Questi meccanismi non sono nuovi: al tempo della rivoluzione francese, il Terzo Stato (“la Ggente” di allora) fece una rivoluzione per motivazioni di questo tipo. Il Terzo stato veniva rappresentato in molti schizzi satirici come un poveretto che camminava portandosi sulle spalle il peso dei ceti parassitari: aristocrazia e alto clero.

Senza scomodare i sanculotti, e restando in Italia, pochi parlano del clima nel quale fiorì il movimento dell’Uomo Qualunque. Fondato sul finire dal 1944 da un commediografo (uno che oggi verrebbe sicuramente definito un “guru della comunicazione”) Guglielmo Giannini, quel movimento riuscì per un certo periodo di tempo ad attirare i consensi proprio di quei settori (allora minoritari) della piccola e media borghesia alla ricerca di punti di riferimento. Il suo simbolo era un povero diavolo stretto nella morsa implacabile di un torchio, che simboleggiava la nuova (e per Giannini già inetta) classe dirigente post-fascista.

Di quell’esperienza è rimasto un termine, qualunquismo, stranamente poco usato oggi e che invece ben sintetizza molte delle pulsioni della ‘Ggente’ italica (ma non solo) di questo nuovo millennio.

Questo per dire che allora come oggi, dietro la rassicurante banalità dell’uomo della strada (a questo punto potremmo dire dell’uomo qualunque) si cela anche e soprattutto la disperata ricerca del ceto medio, ossessionato dalla paura di perdere i propri piccoli privilegi acquisiti, di avere risposte chiare all’incertezza del futuro.
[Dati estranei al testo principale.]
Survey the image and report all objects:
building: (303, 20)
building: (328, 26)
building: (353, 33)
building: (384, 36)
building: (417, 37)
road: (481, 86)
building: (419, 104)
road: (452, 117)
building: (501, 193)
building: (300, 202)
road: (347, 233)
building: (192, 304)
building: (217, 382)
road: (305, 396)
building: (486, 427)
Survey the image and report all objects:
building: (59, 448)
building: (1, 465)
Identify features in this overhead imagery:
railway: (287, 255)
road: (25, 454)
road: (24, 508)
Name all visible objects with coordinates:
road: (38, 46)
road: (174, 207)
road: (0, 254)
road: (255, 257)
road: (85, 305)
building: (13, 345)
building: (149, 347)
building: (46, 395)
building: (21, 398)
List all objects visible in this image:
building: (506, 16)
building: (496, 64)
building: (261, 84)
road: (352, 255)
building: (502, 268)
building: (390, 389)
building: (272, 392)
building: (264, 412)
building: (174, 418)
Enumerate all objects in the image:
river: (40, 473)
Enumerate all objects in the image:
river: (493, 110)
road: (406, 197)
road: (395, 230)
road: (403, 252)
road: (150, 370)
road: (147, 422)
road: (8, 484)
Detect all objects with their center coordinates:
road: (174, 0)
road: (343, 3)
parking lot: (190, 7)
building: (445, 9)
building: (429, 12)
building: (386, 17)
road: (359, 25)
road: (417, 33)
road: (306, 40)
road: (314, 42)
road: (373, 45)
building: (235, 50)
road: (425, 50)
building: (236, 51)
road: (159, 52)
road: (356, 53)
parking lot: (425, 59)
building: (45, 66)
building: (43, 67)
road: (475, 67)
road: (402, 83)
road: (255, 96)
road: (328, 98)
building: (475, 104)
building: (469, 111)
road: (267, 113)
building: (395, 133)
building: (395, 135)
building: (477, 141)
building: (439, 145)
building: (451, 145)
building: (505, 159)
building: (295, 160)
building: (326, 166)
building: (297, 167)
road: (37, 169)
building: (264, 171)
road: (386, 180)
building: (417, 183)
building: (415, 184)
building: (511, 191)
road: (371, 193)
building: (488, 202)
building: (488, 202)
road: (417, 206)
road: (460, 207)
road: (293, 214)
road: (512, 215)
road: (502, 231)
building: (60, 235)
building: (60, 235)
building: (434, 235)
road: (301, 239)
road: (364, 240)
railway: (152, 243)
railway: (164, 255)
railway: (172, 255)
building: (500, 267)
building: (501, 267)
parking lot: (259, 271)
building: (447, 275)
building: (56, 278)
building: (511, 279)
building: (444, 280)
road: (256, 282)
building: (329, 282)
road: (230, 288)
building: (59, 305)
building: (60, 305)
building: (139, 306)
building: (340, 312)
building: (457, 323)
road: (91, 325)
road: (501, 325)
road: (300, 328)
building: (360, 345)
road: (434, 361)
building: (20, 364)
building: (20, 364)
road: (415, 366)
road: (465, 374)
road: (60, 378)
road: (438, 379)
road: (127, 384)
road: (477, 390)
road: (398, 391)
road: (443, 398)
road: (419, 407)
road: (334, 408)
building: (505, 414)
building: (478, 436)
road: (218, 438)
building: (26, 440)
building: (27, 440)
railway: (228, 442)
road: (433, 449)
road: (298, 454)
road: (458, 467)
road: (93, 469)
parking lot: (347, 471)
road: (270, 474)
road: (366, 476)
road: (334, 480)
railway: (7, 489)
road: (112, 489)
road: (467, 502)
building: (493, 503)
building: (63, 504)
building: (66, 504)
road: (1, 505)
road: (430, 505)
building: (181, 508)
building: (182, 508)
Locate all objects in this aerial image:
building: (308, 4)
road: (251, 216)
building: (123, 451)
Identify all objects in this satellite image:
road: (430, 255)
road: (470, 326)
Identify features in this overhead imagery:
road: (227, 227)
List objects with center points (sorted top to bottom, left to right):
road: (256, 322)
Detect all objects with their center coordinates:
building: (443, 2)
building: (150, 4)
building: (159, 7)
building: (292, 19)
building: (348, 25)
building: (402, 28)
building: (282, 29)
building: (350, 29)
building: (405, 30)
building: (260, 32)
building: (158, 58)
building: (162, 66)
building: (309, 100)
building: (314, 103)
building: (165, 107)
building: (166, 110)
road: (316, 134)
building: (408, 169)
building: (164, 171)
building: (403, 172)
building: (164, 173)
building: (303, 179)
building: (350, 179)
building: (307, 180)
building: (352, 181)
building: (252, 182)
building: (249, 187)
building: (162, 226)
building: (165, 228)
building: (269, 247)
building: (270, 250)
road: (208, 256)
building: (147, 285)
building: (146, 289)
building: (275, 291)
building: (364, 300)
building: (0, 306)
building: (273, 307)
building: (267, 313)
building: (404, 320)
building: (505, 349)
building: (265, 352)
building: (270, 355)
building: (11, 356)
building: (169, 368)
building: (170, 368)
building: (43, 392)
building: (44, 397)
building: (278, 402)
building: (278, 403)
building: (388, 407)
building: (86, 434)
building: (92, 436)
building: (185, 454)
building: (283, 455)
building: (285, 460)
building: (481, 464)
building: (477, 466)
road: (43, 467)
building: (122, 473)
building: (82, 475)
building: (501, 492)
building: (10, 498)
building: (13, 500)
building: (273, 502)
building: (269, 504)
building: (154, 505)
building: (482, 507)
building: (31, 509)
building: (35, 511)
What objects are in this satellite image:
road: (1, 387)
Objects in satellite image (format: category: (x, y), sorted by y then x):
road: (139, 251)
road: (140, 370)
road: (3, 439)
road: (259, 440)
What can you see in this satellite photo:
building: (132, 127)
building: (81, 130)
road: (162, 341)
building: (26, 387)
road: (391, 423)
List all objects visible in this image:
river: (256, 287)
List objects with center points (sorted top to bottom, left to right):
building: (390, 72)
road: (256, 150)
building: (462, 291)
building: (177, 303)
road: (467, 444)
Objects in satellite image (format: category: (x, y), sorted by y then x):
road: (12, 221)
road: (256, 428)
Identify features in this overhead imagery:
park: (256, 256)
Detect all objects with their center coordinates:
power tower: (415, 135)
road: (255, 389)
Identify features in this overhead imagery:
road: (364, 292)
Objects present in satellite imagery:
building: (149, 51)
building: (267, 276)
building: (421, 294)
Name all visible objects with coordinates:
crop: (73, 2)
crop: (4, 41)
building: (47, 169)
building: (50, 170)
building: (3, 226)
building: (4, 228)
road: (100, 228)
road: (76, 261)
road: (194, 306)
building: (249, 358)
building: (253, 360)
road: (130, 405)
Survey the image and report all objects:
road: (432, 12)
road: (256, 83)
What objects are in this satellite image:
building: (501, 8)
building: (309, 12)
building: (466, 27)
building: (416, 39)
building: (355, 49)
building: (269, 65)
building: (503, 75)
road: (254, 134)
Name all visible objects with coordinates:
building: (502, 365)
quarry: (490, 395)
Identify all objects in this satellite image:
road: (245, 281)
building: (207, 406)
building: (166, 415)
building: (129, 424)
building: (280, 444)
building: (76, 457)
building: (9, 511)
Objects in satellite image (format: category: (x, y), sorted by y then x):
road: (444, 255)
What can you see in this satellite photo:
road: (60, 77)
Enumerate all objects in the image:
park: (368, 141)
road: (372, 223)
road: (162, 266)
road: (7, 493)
Da qui la ricerca di un volto che sia prima di tutto familiare, che parli chiaramente, senza distinguo (i “se” e i “ma”). Di un buon padre (nel senso pater-nalistico del termine) di famiglia che operi con pragmatismo buon senso. E’, come sempre, una questione di percezione. Da questo punto di vista, certezze e sicurezza diventano assolutamente prioritarie rispetto alla competenza (che implica problematizzare, un’operazione destabilizzante in tempi come questi proprio perché genera dubbi, anziché dissiparli) e persino  all’esercizio della libertà.

In tempi normali, non di crisi, la vacuità del “normale” inteso come assenza di qualità, balza agli occhi immediatamente. Oggi non è così. Occorrerebbe infatti uno sforzo nel guardare alla realtà quotidiana che non sempre siamo disposti – o siamo in grado – di compiere.

Eppure basta però poco per capire che, come nella favola di Andersen, che “il re è nudo”.

Tanhto per sdrammatizzare, lo scambio di battute tra una devota ammiratrice di Mussolini e il personaggio di Troisi nel film “Le vie del Signore sono finite” appare, sotto questo aspetto, emblematico.

Insomma non è detto che per far arrivare in orario i treni occorra una dittatura. Né che per guidare un grande paese come gli USA occorra cercare il candidato vicepresidente tra le mamme assiepate sulle tribune di un campetto di hockey per ragazzini. In Alaska.